Joe Sloan didn’t meet Cutter Boley for the first time when he landed in Lexington this week.
"Cutter and I have been around each other every day (since arriving)," Sloan said. "I recruited him back when he was in high school, so we’ve had a longstanding relationship."
Kentucky Football OC Joe Sloan on Cutter Boley:
— Cats Coverage (@Cats_Coverage) December 17, 2025
“Cutter and I have been around each other every day (since arriving to Lexington). I’m excited to work with him.”
He continued, “I recruited him back when he was in high school, so we’ve had a longstanding relationship.” pic.twitter.com/UsthPRPy9S
That trust matters, because Boley’s path has already been bumpy. He committed as the homegrown hero when Mark Stoops was still in charge, sat behind Brock Vandagriff, then got thrown into a disaster of a Louisville game where the team lost 41-14. Heading into 2025, he was supposed to sit behind Zach Calzada, but an injury opened the door and Boley never gave the job back.

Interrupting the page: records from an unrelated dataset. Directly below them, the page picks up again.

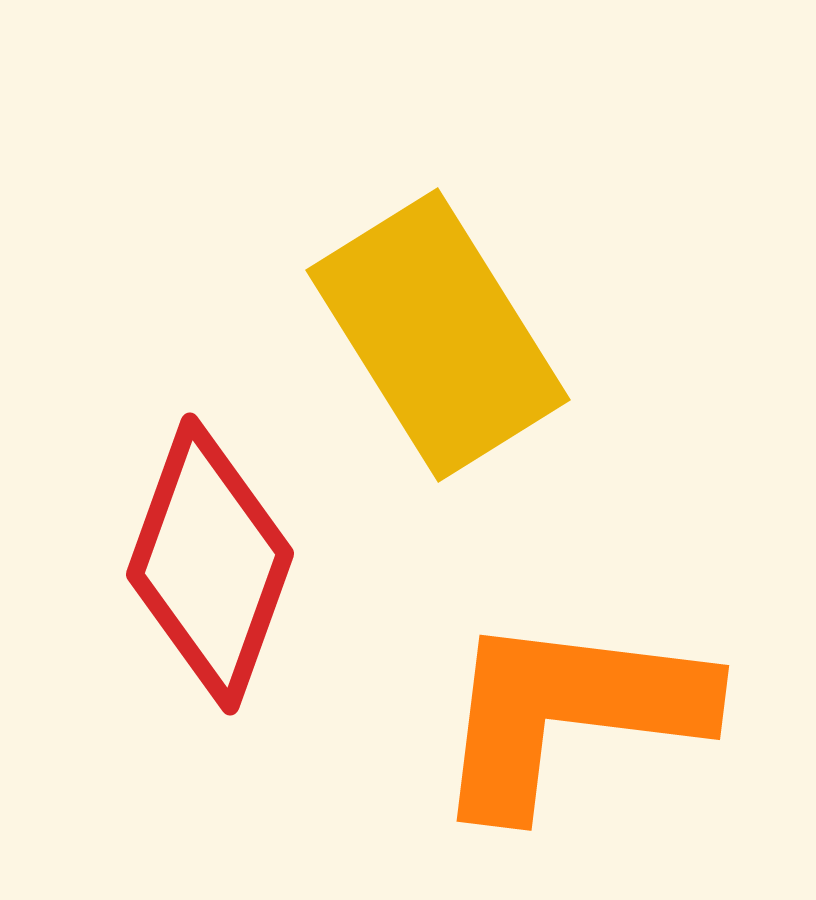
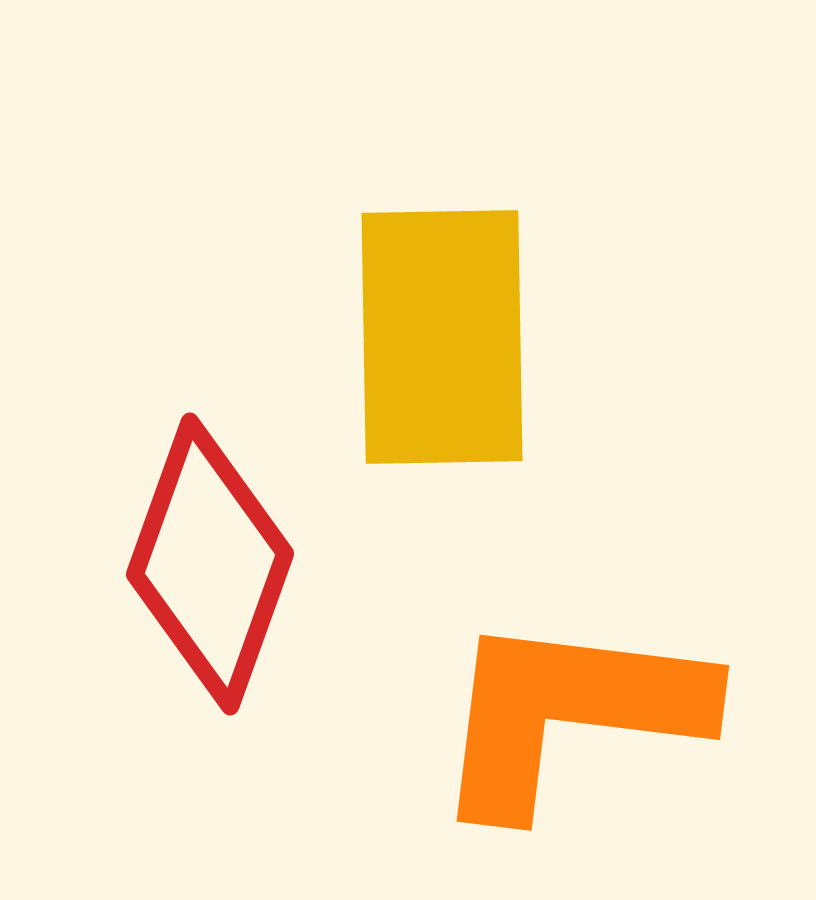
yellow rectangle: moved 4 px right, 2 px down; rotated 31 degrees clockwise
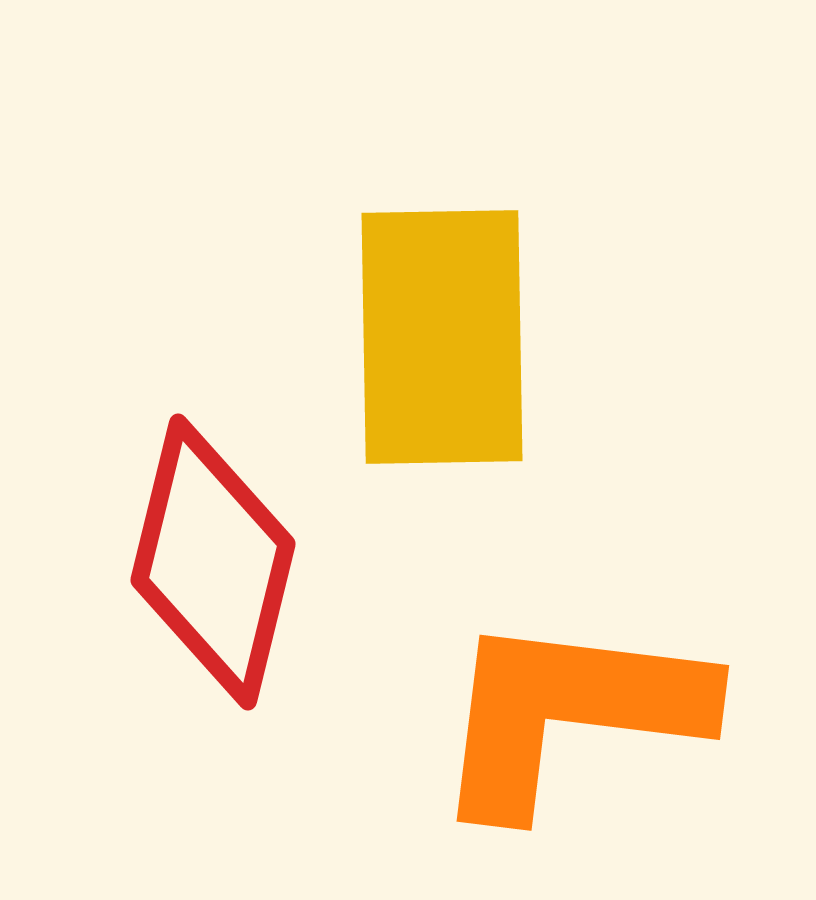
red diamond: moved 3 px right, 2 px up; rotated 6 degrees counterclockwise
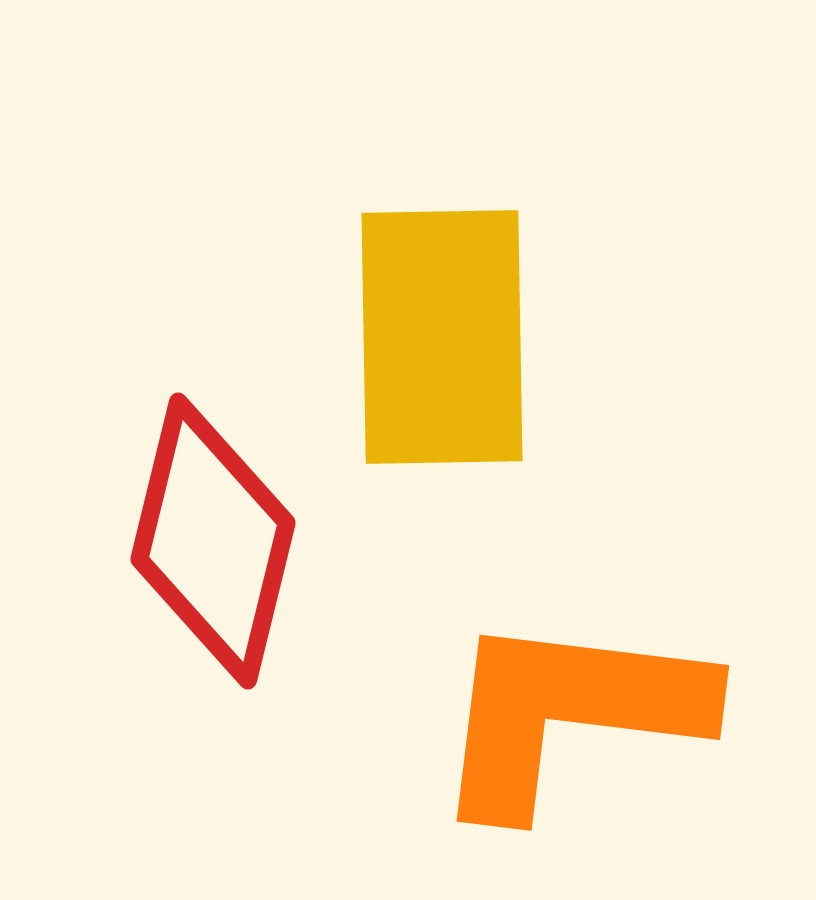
red diamond: moved 21 px up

After Stoops was fired, there was a moment where he said he was thinking about leaving, that seems to have past for now. With the Transfer Portal still open until into January, you can never be sure.
The arm talent is SEC-ready but Cutter Boley's turnover numbers are scary
The production shows exactly why coaches and fans are tantalized by his talent. In the 2025 season, Boley completed 65.8 percent of his passes for 2,160 yards and 15 touchdowns. He can make every throw on the field.

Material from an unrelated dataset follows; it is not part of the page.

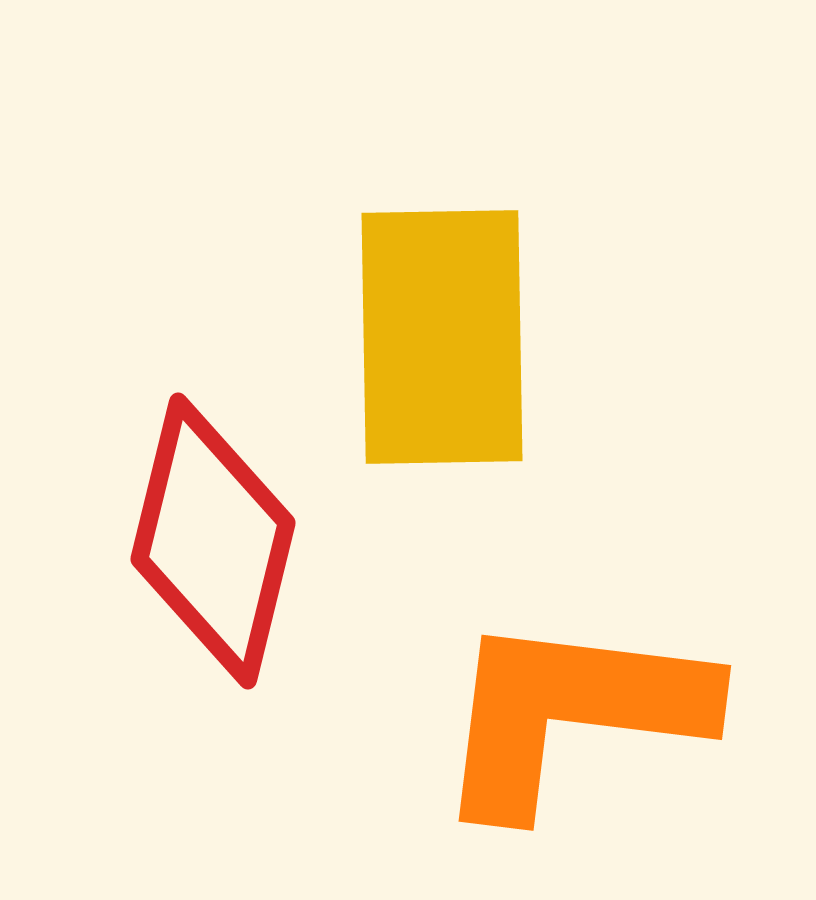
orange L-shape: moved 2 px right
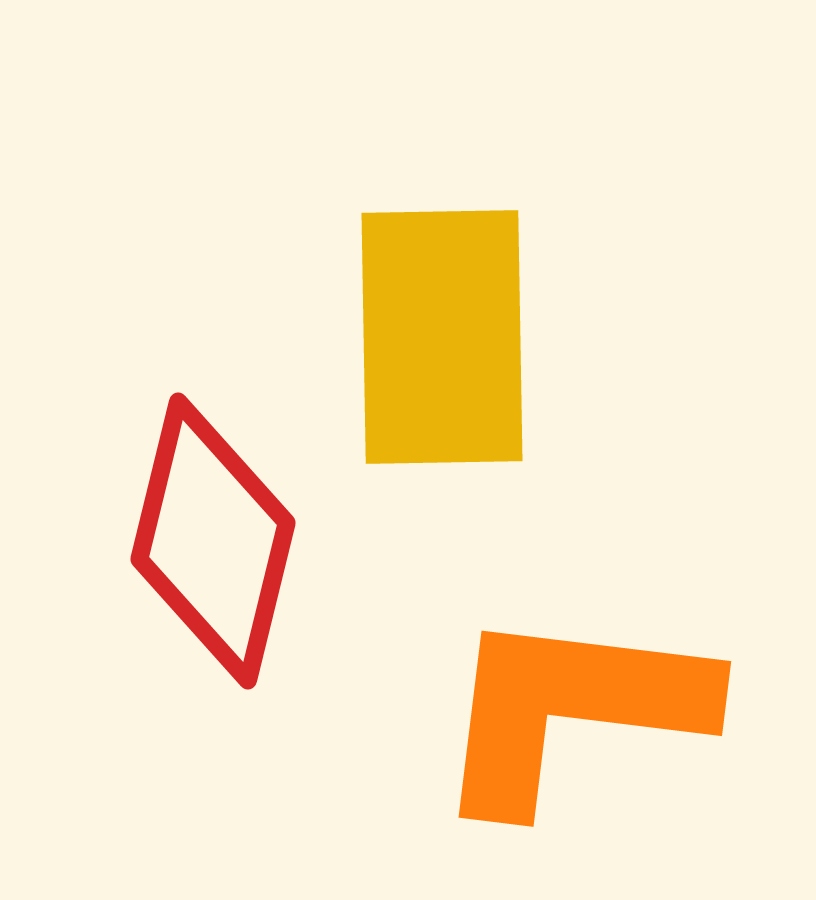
orange L-shape: moved 4 px up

But the problem is the other column: 16 interceptions and 33 sacks taken.
That is a turnover ratio that loses you games in the SEC. Some of that is protection issues, sure. But a lot of it is "hero ball." It's holding onto the ball for 3.5 seconds trying to hit a 40-yard bomb when the check-down is open. It's forcing a slant into double coverage because you trust your arm too much.
Adam Luckett of On3 recently said Boley is projected to be Kentucky’s QB1 in 2026. If that is where this is headed, Sloan’s first big project is obvious: keep the accuracy, keep the aggression, but slash the mistakes.
The good news? This is exactly what Joe Sloan was hired to do. He is a developer. His job is to pair Boley’s arm with Will Stein’s efficient scheme, teaching Boley that a boring 6-yard completion is better than a risky 50-yard incompletion. He was Jayden Daniels' QB coach when Daniels won the Heisman so there is definitely some history there.
If that happens, the Louisville loss becomes a footnote in a great career. If it doesn’t, and the turnovers continue, the "offensive powerhouse" vision is going to feel a lot farther away than BBN wants.